__DOCUMENT__:

►

[Miss1nik2]

A 20.29 g sample of impure MgCO3 is completely decomposed at 1000oC in previously evacuated 2.0 L reaction vessel. After the reaction was complete the solid residue had a mass of 15.9 g. Assume that only MgCO3 could produce gas CO2 what percent of original sample was magnesium carbonate? What was the pressure of the CO2 produced?

So far I have found that 20.29g MgCO3 makes 10.59g CO2 or .24 mol.

And I know that the equation that I need to use is PV/T = PV/T. But I am stuck after that.

[Mitch]

See #1 n signature

[Miss1nik2]

I got further in the problem...

(a) 15.9/20.29= 78.54%

and for part (b)

I found that 20.29g of MgCO3 makes .24mol CO2. So....

Pressure of CO2 = 12.54 atm.

Would anyone be willing to check my work?? THANK YOU!

[Borek]

(a) 15.9/20.29= 78.54%

That will work if 15.9 were the mass of magnesium carbonate. This is mass of residue, magnesium carbonate decomposed, so it can't be present in the residue.

Hint: where is the missing mass?

[Miss1nik2]

I have actually been talking to a tutor who said that exact thing about this problem. My teacher (unfortunately) very often gives problems with parts missing. The problem that I posted is the entire problem.

◄

__INFORMATION SUPPLIED__:
►

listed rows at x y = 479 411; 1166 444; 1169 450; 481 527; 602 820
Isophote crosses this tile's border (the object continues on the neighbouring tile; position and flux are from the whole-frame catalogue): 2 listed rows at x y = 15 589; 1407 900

◄

__LIST OF TASKS__:
1. List each distinct username that posts in the magnesium carbonate forum thread, in order of first appearance.
2. Transcribe the stretch of the magnesium carbonate forum thread from "Would anyone be" through "the missing mass?".
3. Pick up the magnesium carbonate forum thread after its final post and write what comes next.

__RESPONSES__:
1. Miss1nik2, Mitch, Borek

2.
Would anyone be willing to check my work?? THANK YOU!

[Borek]

(a) 15.9/20.29= 78.54%

That will work if 15.9 were the mass of magnesium carbonate. This is mass of residue, magnesium carbonate decomposed, so it can't be present in the residue.

Hint: where is the missing mass?

3.
I was also wondering if I did part (b) right.

I used 20.29g of MgCO3 to find .24mol CO2 and that the Pressure of CO2 = 12.54 atm.

But was that wrong? Should I have used 15.9g of MgO to find .39 mol, which would then give you P = 20.77 atm.

Thank you again!

[sjb]

I used 20.29g of MgCO3 to find .24mol CO2 and that the Pressure of CO2 = 12.54 atm.

But was that wrong? Should I have used 15.9g of MgO to find .39 mol, which would then give you P = 20.77 atm.

In my opinion, neither.

You are told that the sample of MgCO₃ is impure, so you cannot tell how many moles of that you have, and so how many moles of CO₂ "should" be produced.

Similarly, the MgO is also impure, and so also cannot give you a mass of CO₂. So what does that leave? (I think you will need to assume that CO₂ is the only gas given off....)